RH law violations rampant; probe set
THE Commission on Human Rights on Tuesday expressed alarm over violations of the Responsible Parenthood and Reproductive Health Act in Sorsogon and Manila.
At a news conference, Commissioner Karen Gomez-Dumpit spearheaded the launch of a national inquiry on reproductive health to run from March until the first week of May.
“You may ask, what is a national inquiry? And why RH?” she asked.
She differentiated a public inquiry normally conducted by CHR from a national inquiry, citing the latter would gather numerous accounts, complaints, statements on denial, barriers, and lack of access to RH services and information, or the absence of it.
“A national inquiry process is a strategy adopted by national human rights institutions in order to deal with a large number of individual complaints in a pro-active and cost effective way,” she told reporters.
“So why RH?” she asked.
While the past years have seen gain in looking after the welfare of the women sector through the passage of Republic Act 9710 or the Magna Carta of Women in 2009 and RA 10354 or the RH Law in 2012, there are still several local government units that do not support the RH law, she said.
During the Convention on the Elimination of all forms of Discrimination Against Women in 2015, findings of its special inquiry on reproductive health showed the government was accountable for grave and systematic violations.

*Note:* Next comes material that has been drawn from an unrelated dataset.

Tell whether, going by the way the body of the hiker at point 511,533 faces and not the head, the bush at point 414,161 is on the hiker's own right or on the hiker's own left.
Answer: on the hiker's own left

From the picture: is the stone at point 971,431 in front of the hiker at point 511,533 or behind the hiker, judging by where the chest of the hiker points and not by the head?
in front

She cited Manila for its issuance of Executive Order 00310 on the prohibition of the use and provision of modern contraception by then mayor Joselito Atienza in 2009.
“Also in Sorsogon City, in February 2015, the mayor issued a pro-life resolution. Contraceptives were pulled out from health centers, depriving women of reproductive health services,” she said.
In addition, Sorsogon City proposed a measure criminalizing the dispensation of family planning commodities. It is still pending in the city council, she added.
A public hearing in Metro Manila is set on April 4 to document the barriers and problems being experienced by service providers, both state and non-state, and the affected women, particularly to those most vulnerable and marginalized.
The other public hearings will be held in Legaspi City, Albay on April 14, Zamboanga on April 21, Leyte’s Tacloban City on April 25 and Cagayan de Oro on April 29.
“Let our voices be heard, and let our stories count. Together, we call and we claim reproductive justice,” Gomez-Dumpit said.
She lamented that many women still continue to face significant inequality and discrimination in accessing reproductive health information and services.
“The Philippines has one of the highest rates of maternal mortality in the Asia and the Pacific region and is off-track to achieve the Millennium Development Goal 5,” she said.
CHR has partnered with the United Nations Populations Fund, Likhaan Center for Woman and other civil society organizations focusing on reproductive health to investigate violations.